Honoring an Abington Heroine

Feature profile on Margaret Carini, local World War II Navy veteran.

Adam Gunn, with permission

Margaret “Dolly” Carini served as a nurse in the Navy during World War II.

As Women’s History Month draws to a close, the town celebrates one of its most accomplished residents. Margaret “Dolly” Carini, a ninety-eight-year-old veteran who served as a nurse in World War II, sat down for an interview.

Carini grew up in Massachusetts with two sisters, both older and uninterested in service. She did not want to be a star and liked being humble and quiet.

When she was just twenty, Carini decided to enlist in the Navy, saying how “…I wanted to help my country and learn in the medical field.” Before she was permitted to do that, however, she needed her dad’s signature. He delayed signing for two weeks, to make sure she truly wanted this, but she said she never second guessed or hesitated on her decision. She went on to serve from 1944-1946 in the Navy.

After enlisting Carini went to New York, where she learned how to administer medical injections to soldiers and used a typewriter to transcribe medical records, sometimes working up to thirteen-hour shifts. With early morning wake-up calls and regimented exercise before breakfast, where men and women would pull together tables to eat, the military life was certainly scheduled. Carini credits her need for order today as part instinctive nature, part leftover from the military. She said she did not have expectations of the military going in, and quickly found it expected an attitude of “keep your head down and in line” obedience. However, it was not all taxing work and strict protocol. Carini lived in small barracks with three other girls for two years, and fondly recalls how they would all prank and tease one another. In one instance she was “short sheeted”, with her bed sheets folded and tucked in a way that left her unable to lie down in.

Another one of the more vivid memories from service is her time marching. The scariest moment was being told to step over people who faint and to keep marching on. When such an instance did occur, there were personnel on hand to help, but the fact it went against all her medical training left its mark.

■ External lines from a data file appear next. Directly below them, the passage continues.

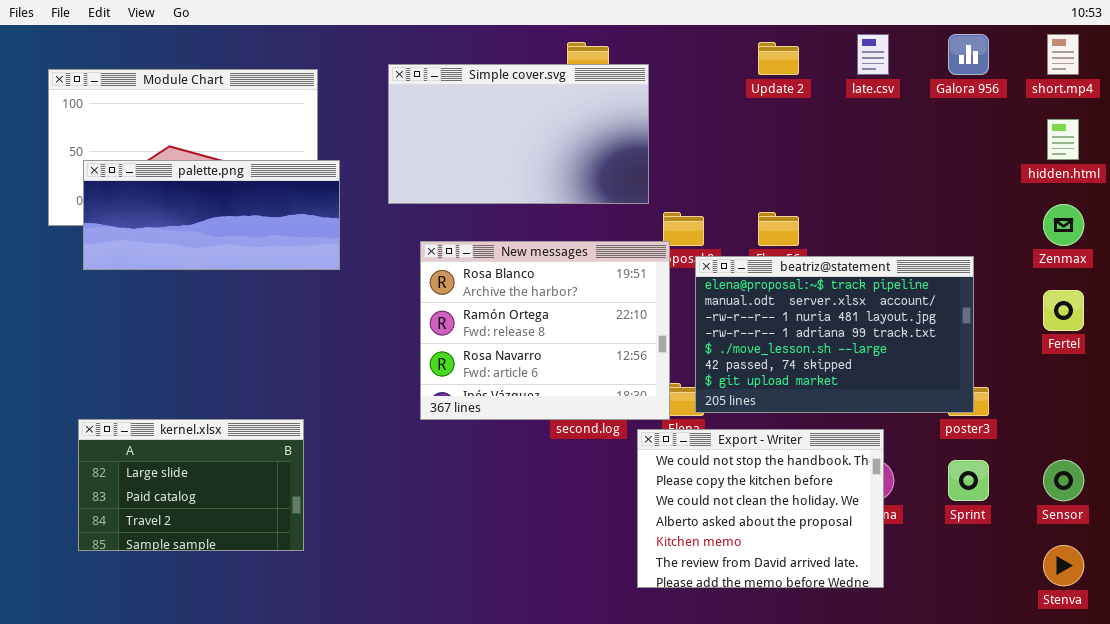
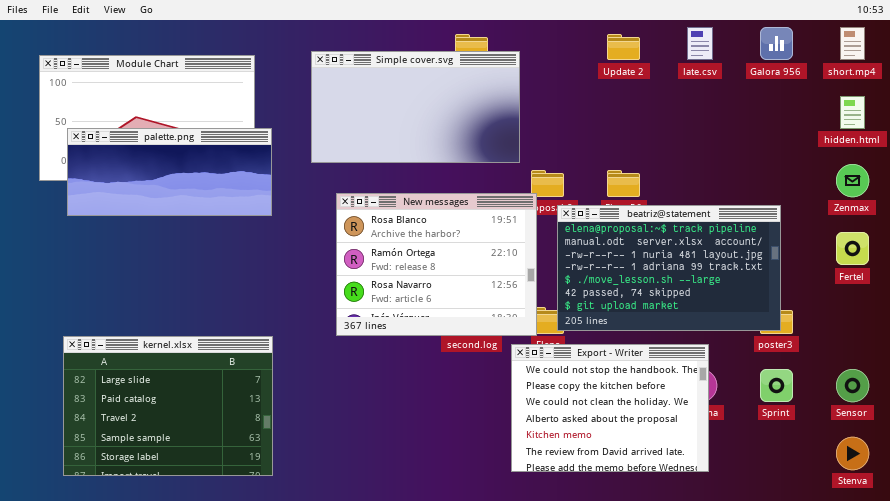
kernel.xlsx: [78,419,304,551] -> [63,336,273,476], resized

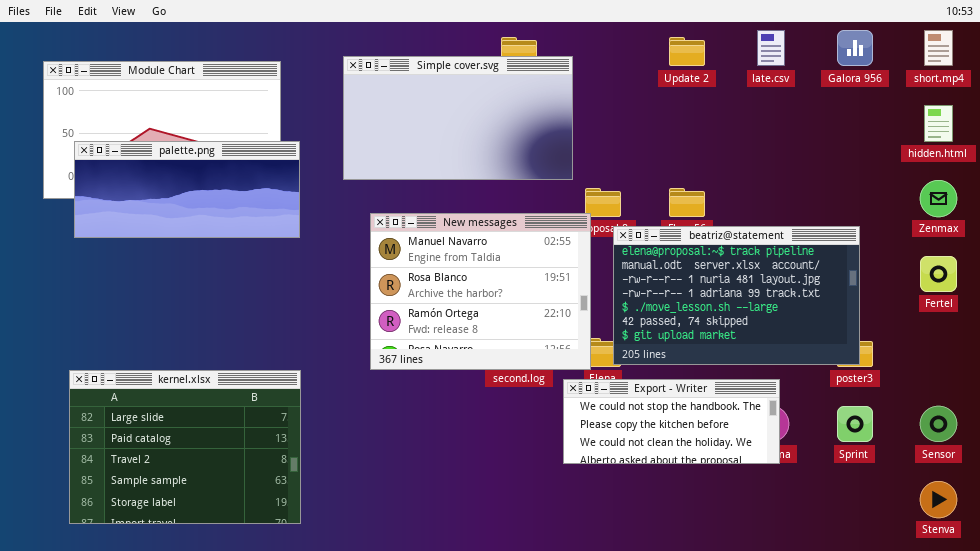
New messages: [336,193,537,336] -> [370,213,591,370], scrolled up 1 row
Export - Writer: [511,344,709,472] -> [563,379,780,464], resized

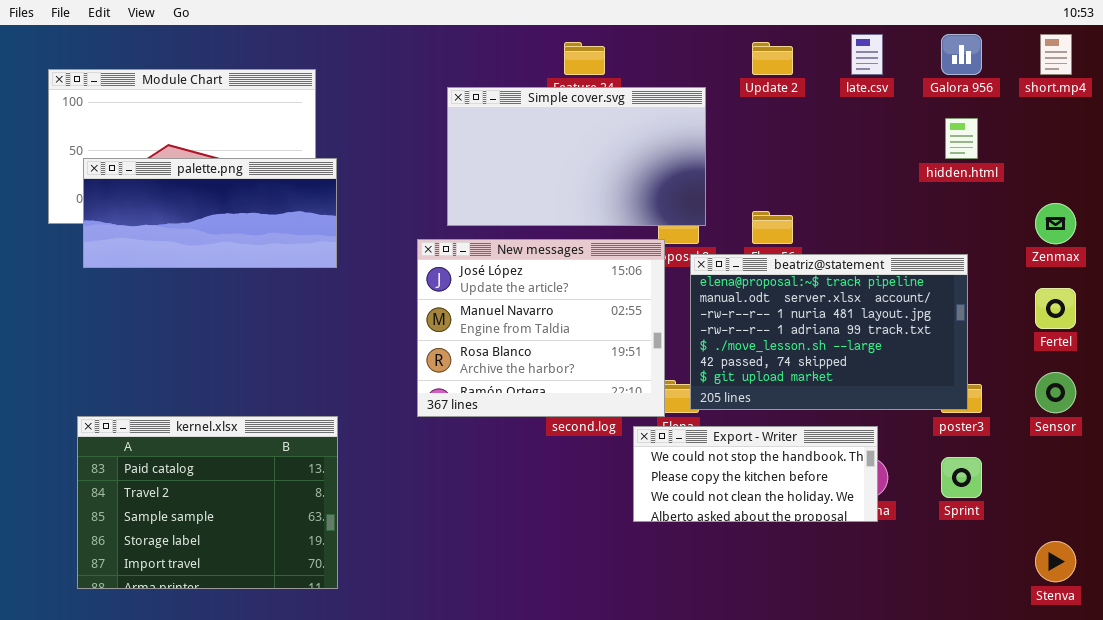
Simple cover.svg: [343,56,573,180] -> [447,87,706,226], moved
hidden.html: [924,105,953,142] -> [945,118,978,159], moved
New messages: [370,213,591,370] -> [417,239,665,417], scrolled up 1 row
kernel.xlsx: [69,370,301,524] -> [77,416,338,589], scrolled down 1 row
Sensor: [920,406,957,442] -> [1035,372,1076,413], moved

When the time did come to depart from the military, Carini looked for clerical and typing work, eventually moving back home, and landing a job recordkeeping at a shoe factory office. Initially she kept in touch with her old roommates and friends from service through phone calls and letters, but as everyone settled down to raise families, they gradually lost touch.

For much of her adult life, she was told she was not a veteran until Mr. Gunn, of the Abington Department of Veterans’ Services, met her. She faced years of belittlement from other veterans, claiming she was not a “real” veteran.

For Carini, she fell in love and married her husband- growing a family with four kids, eight grandkids, and eight great-grandkids. She and her husband were married until his passing, and she recalls her favorite memory of their time together as being their wedding day. Once their kids were old enough for a babysitter, she and her husband would go out dancing. Carini says the secret to forty-eight years of marriage is “…praying, living a good life, helping people, and being myself.”

Nowadays, according to Carini, she tries to make people smile and laugh. Her advice to her twenty-year-old self is a reminder that “prayer is powerful,” and credits being kind and loving as what helped her get to where she is today.